Ia menambahkan, sebelum peringkat investasi Indonesia berada pada level 'investment grade', dana asing masuk (capital inflow) ke dalam negeri sudah cukup deras, dengan Indonesia mengantongi tempat layak investasi maka 'capital inflow' semakin besar.
Diharapkan, lanjut dia, dana yang masuk ke Indonesia dapat digunakan pemerintah untuk mendukung pembangunan infrastruktur, dengan infrastruktur dalam negeri yang tertata maka target pertumbuhan ekonomi dalam negeri akan dapat tercapai.
"Infrastruktur merupakan salah satu pendukung pertumbuhan ekonomi di dalam negeri, saat ini kondisinya masih belum maksimal. Saya keluar tol Cikarang saja 60 menit, untuk pelaku bisnis tentu saja hal itu kurang baik," kata dia.
Selain itu, dikatakan Ferry, dengan peringkat investasi "investment grade", beberapa saham sektor saham di Bursa Efek Indonesia (BEI) seperti perbankan akan kembali positif seperti pada 2011.

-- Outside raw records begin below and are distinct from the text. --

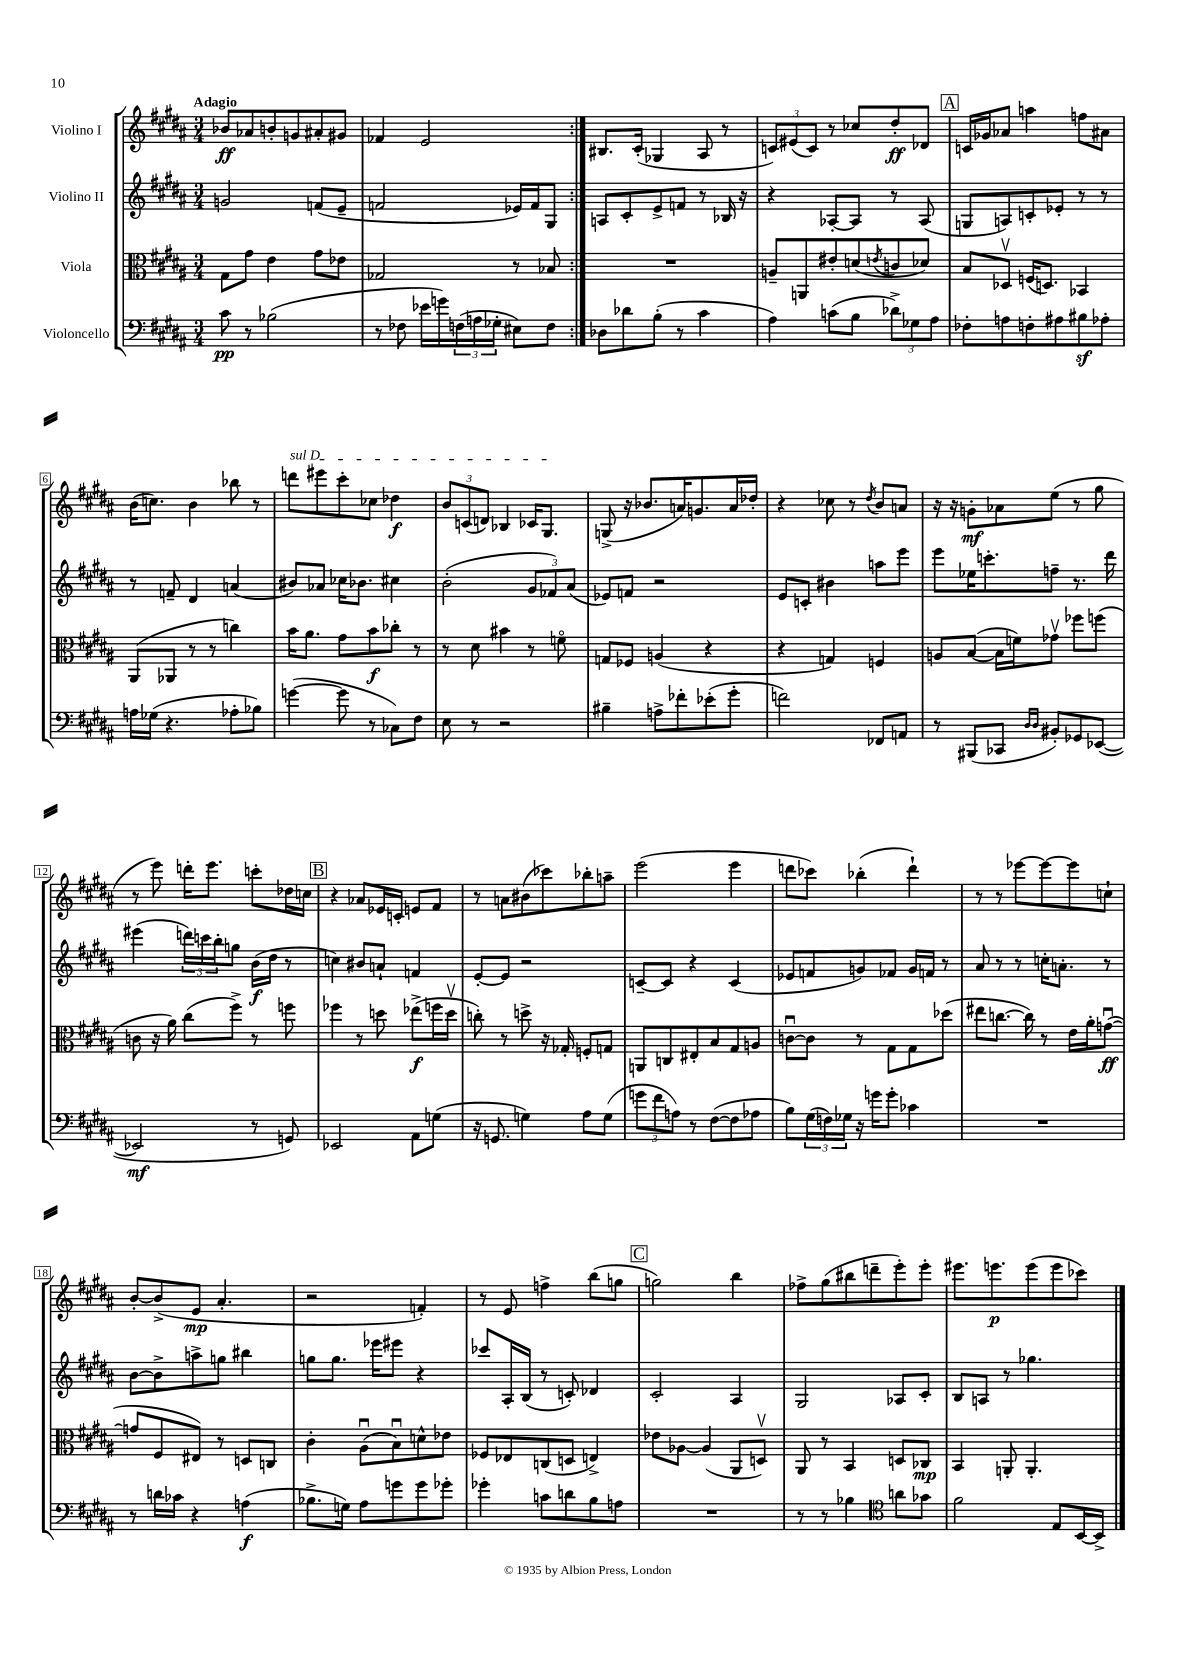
<<
\new StaffGroup <<
\new Staff = "s0" \with { instrumentName = "Violino I" } {
    \clef treble \key b \major \numericTimeSignature \time 3/4 \tempo "Adagio"
    \repeat volta 2 { bes'8\ff aes'8 b'8-. g'8 ais'8-. gis'8 |
    fes'4 e'2 | }
    bis8. cis'16-.( ges4 ais8 r8 |
    \tuplet 3/2 { c'8) eis'8( c'8) } r8 ces''8 dis''8-.\ff des'8 |
    \mark \markup { \box "A" } c'16 ges'16 aes'8 a''4 f''8 ais'8 |
    b'16( c''8.) b'4 bes''8 r8 |
    \once \override TextSpanner.bound-details.left.text = \markup { \italic "sul D" } d'''8\startTextSpan eis'''8 cis'''8-. ces''8 des''4\f |
    \tuplet 3/2 { b'8 c'8( d'8) } bes4 ces'16 gis8.\stopTextSpan |
    g8->( r16 bes'8. a'16) g'8. a'16 des''16-. |
    r4 ces''8 r8 \acciaccatura { dis''8 } b'8 a'8 |
    r16 r16 g'8-.\mf aes'8 e''8( r8 gis''8 |
    r8 e'''8) d'''16-. e'''8. c'''8-. des''16 c''16 |
    \mark \markup { \box "B" } r4 aes'8 ees'16 c'16-. e'8 fis'8 |
    r8 a'8 bis'8( ces'''8) bes''8-. a''8-- |
    e'''2( e'''4 |
    d'''8 ces'''8) bes''4-.( d'''4-!) |
    r8 r8 ees'''8~ ees'''8~ ees'''8 c''8-! |
    b'8~-. b'8->( e'8\mp ais'4.-. |
    r2 f'4-.) |
    r8 e'8 f''4-> b''8( g''8 |
    \mark \markup { \box "C" } g''2) b''4 |
    fes''8-> gis''8( bis''8 d'''8-- e'''8-.) e'''8-. |
    eis'''8. e'''8.\p e'''8( e'''8 ces'''8) \bar "|." |
}
\new Staff = "s1" \with { instrumentName = "Violino II" } {
    \clef treble \key b \major \numericTimeSignature \time 3/4
    \repeat volta 2 { g'2 f'8( e'8-- |
    f'2 ees'16) f'16 gis8 | }
    a8 cis'8-. e'8-> f'8 r8 bes16 r16 |
    r4 aes8~-. aes8 r8 aes8( |
    \mark \markup { \box "A" } g8 a8) c'8-. ees'8-. r8 r8 |
    r8 f'8-- dis'4 a'4( |
    bis'8) aes'8 ces''16 bes'8. cis''4 |
    b'2-.( \tuplet 3/2 { gis'8 fes'8) ais'8( } |
    ees'8) f'8 r2 |
    e'8 c'8-. bis'4 a''8 e'''8 |
    e'''8 ees''16 c'''8.-. f''8-- r8. dis'''16 |
    eis'''4( \tuplet 3/2 { d'''16) c'''16 b''16-. } g''8 b'16\f( dis''16 r8 |
    \mark \markup { \box "B" } c''4) bis'8 a'8-! f'4 |
    e'8~-. e'8 r2 |
    c'8~-- c'8 r4 c'4( |
    ees'8 f'8 g'8) fes'8 g'16 f'16 r8 |
    ais'8 r8 r8 c''16-. a'8.-. r8 |
    b'8~ b'8-> a''8-> g''8 bis''4 |
    g''8 g''8. ees'''16 eis'''8 r4 |
    ces'''8 ais16-. b16( r8 c'8-.) des'4 |
    \mark \markup { \box "C" } cis'2-. ais4 |
    gis2 aes8 cis'8-. |
    b8 a8 r8 ges''4. \bar "|." |
}
\new Staff = "s2" \with { instrumentName = "Viola" } {
    \clef alto \key b \major \numericTimeSignature \time 3/4
    \repeat volta 2 { gis8 gis'8 e'4 gis'8 ees'8 |
    ges2 r8 bes8 | }
    R2. |
    a8-- a,8 eis'8-. d'8( \acciaccatura { e'8 } c'8 des'8) |
    \mark \markup { \box "A" } b8 des8\upbow f16( d8.) bes,4 |
    ais,8( aes,8 r8 r8 c''4) |
    b'16 ais'8. gis'8 b'8\f ces''8-. r8 |
    r8 dis'8 bis'4 r8 f'8\flageolet |
    g8 fes8 a4( r4 |
    r4 g4) f4 |
    a8 b8~( b16 f'16) ges'8\upbow fes''8 f''8( |
    c'8 r16 ais'16) cis''8( fis''8->) r8 f''8 |
    \mark \markup { \box "B" } fes''4 r8 d''8 ees''8->\f( f''16 d''16\upbow |
    c''8-.) r8 d''8-> r16 ges16-. f8-. g8 |
    a,8 c8 eis8-. b8 gis8 a8 |
    c'8~\downbow c'8 r8 gis8 gis8 des''8( |
    eis''8 c''8.~ c''16) r8 e'16 ais'16-. g'8~\downbow\ff( |
    g'8 fis8 eis8) r8 d8 c8 |
    cis'4-. ais8\downbow( b8\downbow) d'8-^ ees'8 |
    fes8 ees8 c8( d8 e4->) |
    \mark \markup { \box "C" } ees'8 aes8~ aes4( ais,8 d8\upbow) |
    ais,8 r8 b,4 d8 ces8\mp |
    b,4 a,8-. a,4.-. \bar "|." |
}
\new Staff = "s3" \with { instrumentName = "Violoncello" } {
    \clef bass \key b \major \numericTimeSignature \time 3/4
    \repeat volta 2 { cis'8\pp r8 bes2( |
    r8 fes8 ees'16 g'16) \tuplet 3/2 { f16( a16 ges16-. } eis8) f8 | }
    des8 des'8 b8-.( r8 cis'4 |
    ais4) c'8( b8 \tuplet 3/2 { des'8->) ges8 ais8 } |
    \mark \markup { \box "A" } fes8-. a8 f8-. ais8 bis8\sf aes8-. |
    a16 ges16( r4. aes8-. bes8) |
    g'4~( g'8 r8 ces8) fis8 |
    e8 r8 r2 |
    bis4-- a8-> fes'8-. ees'8-.( gis'8-. |
    f'2) fes,8 a,8 |
    r8 bis,,8( ces,8 \grace { dis16 dis16 } bis,8-.) ges,8 ees,8~( |
    ees,2\mf r8 g,8) |
    \mark \markup { \box "B" } ees,2 ais,8 g8( |
    r16 g,8. g4) ais8 g8( |
    \tuplet 3/2 { g'8 fis'8 a8) } r8 fis8~( fis8 aes8 |
    b8) \tuplet 3/2 { gis16( f16) ges16 } r16 g'16 g'8-. ces'4 |
    R2. |
    r8 d'16 ces'16 r4 a4\f( |
    bes8.-> g16) ais8 g'8 g'8 ges'8-. |
    ges'4-. c'8 d'8 b8 a8 |
    \mark \markup { \box "C" } R2. |
    r8 r8 bes4 \clef tenor a'8 ges'8 |
    fis'2 e8 b,16~ b,16-> \bar "|." |
}
>>
>>
\layout { \context { \Score \override BarNumber.stencil = #(make-stencil-boxer 0.1 0.3 ly:text-interface::print) } }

Apalagi, menurut dia, dengan turunnya suku bunga acuan (BI rate) sebesar 25 basis poin menjadi 5,75 persen dari sebelumnya enam persen akan memicu perusahaan untuk menerbitkan obligasi.
"Dengan turunnya BI rate akan membuat 'yield' obligasi menjadi rendah. Obligasi merupakan sumber pendanaan hangka panjang," ucap dia.
Selain sektor perbankan, Ferry juga mengemukakan, beberapa sektor saham diantaranya yang bergerak di bidang konstruksi, properti, dan jalan tol diproyeksikan positif tahun ini.
Pada kesempatan yang sama terkait krisis yang tengah bergejolak di pasar global, Head of Research Bank Danamon, Anton Gunawan mengemukakan, pasar keuangan dalam negeri diperkirakan tetap terkena imbas krisis Eropa pada tahun ini meski tidak signifikan.
"Pasar obligasi, saham, dan valas (valuta asing) akan bergerak 'volatile' (mudah berubah) seiring krisis yang masih berlangsung di Eropa," ujar dia.